Friday, June 22, 2012

Privacy, Stored Communications and the “Shared Workplace Computer”


This post examines a civil case that raises interesting legal issues concerning workplace privacy and the federal Stored Communications Act, among other issues.  The case is Doe v. City of San Francisco, 2012 WL 2132398 (U.S. District Court for the Northern District of California 2012) and this, as the opinion notes, is basically what it is about:

Plaintiffs Maura Moylan (formerly referred to as `Jane Doe’; hereinafter `Moylan’) and Anne Raskin (`Raskin’) contend that they were bullied, harassed, and discriminated against on the basis of gender by Defendants while employed by the Department of Emergency Management `“DEM’), and suffered further violations of their right to privacy and of the federal Stored Communications Act when Defendants accessed Moylan's email from a shared workplace computer. 

Doe v. City of San Francisco, supra. 

Moylan and Raskin sued the City and County of San Francisco, Janice Madsen, Kym Dougherty, Audrey Hillman, Heather Grives and “Does 1-10”.  Doe v. City of San Francisco, supra.  Complaint, Doe v. City of San Francisco, et al., 2010 WL 4633993.  Paragraph 6 of the Complaint explains that the City and County of San Francisco

(`CCSF’), is a political subdivision of the State of California. . . . CCSF has created and operates the Department of Emergency Management which oversees the Division of Emergency Communications (`DEMDEC’). Plaintiff is informed and believes DEMDEC is a separate unit or division of Defendant CCSF, organized and existing pursuant to the rules promulgated by the CCSF.

Complaint, Doe v. City of San Francisco, et al., supra.

Paragraphs 7-10 of the Complaint say Madsen, Dougherty, Hillman and Grives (i) are “United States citizen[s] and resident[s] of the State of California” and (ii) were, at “all times relevant” to the claims in the Complaint, “supervisory employee[s] of . . . CCSF,” and acted “within the course and scope of [their] employment with and pursuant to and under color of the authority of Defendant CCSF and/or DEMDEC.”  Complaint, Doe v. City of San Francisco, et al., supra. It also states that each of them is “being sued herein in her individual capacity as well as her capacity as supervisory employee of Defendant CCSF.”  Complaint, Doe v. City of San Francisco, et al., supra.

■ **COLLECTED MATERIAL**:
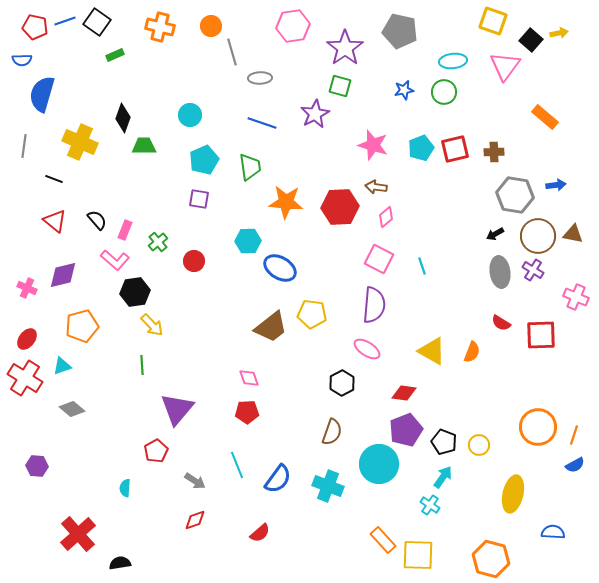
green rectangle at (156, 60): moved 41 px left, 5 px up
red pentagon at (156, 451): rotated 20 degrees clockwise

■ **INSTRUCTIONS TO FOLLOW**: Rewrite the paragraph beginning "Paragraphs 7-10 of the Complaint say" from the workplace privacy post above as a short list that keeps its main facts. The data has no role in this work.

■ **PROBLEM SOLUTION**:
- Madsen, Dougherty, Hillman, and Grives are U.S. citizens and California residents.
- At all relevant times they were supervisory employees of CCSF.
- They acted within the course and scope of their employment and under color of the authority of CCSF and/or DEMDEC.
- Each is sued both individually and as a supervisory employee of CCSF.